Convert the item lines starting with the one containing "scientific name: Vigna juruana" and going on through the one containing "state / province: Amazonas" into a JSON list of strings, one string per line, leaving out any blank lines.

(Dataset items)
--------------------

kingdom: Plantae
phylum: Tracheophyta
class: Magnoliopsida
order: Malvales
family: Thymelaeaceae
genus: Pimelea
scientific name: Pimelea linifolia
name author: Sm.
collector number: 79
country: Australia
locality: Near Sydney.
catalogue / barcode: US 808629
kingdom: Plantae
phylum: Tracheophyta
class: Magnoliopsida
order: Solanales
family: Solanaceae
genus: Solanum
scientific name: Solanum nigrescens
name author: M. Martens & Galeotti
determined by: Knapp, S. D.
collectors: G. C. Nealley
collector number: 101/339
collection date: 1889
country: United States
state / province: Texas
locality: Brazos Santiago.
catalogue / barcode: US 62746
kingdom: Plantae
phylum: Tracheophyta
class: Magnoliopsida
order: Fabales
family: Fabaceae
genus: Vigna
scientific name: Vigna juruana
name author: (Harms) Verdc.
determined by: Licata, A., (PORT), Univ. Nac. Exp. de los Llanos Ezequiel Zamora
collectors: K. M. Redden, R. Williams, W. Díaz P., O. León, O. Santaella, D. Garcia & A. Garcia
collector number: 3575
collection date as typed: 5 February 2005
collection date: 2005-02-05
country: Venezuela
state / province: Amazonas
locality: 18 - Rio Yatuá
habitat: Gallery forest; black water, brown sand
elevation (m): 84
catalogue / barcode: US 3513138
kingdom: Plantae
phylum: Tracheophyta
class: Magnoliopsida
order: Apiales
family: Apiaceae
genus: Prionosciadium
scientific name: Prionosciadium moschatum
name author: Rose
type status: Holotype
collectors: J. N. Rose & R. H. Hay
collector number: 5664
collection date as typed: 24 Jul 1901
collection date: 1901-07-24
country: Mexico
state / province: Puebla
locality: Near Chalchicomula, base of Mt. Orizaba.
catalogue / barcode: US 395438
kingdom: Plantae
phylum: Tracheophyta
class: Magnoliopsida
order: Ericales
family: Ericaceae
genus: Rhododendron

--------------------

• _The result_:
[
  "scientific name: Vigna juruana",
  "name author: (Harms) Verdc.",
  "determined by: Licata, A., (PORT), Univ. Nac. Exp. de los Llanos Ezequiel Zamora",
  "collectors: K. M. Redden, R. Williams, W. Díaz P., O. León, O. Santaella, D. Garcia & A. Garcia",
  "collector number: 3575",
  "collection date as typed: 5 February 2005",
  "collection date: 2005-02-05",
  "country: Venezuela",
  "state / province: Amazonas"
]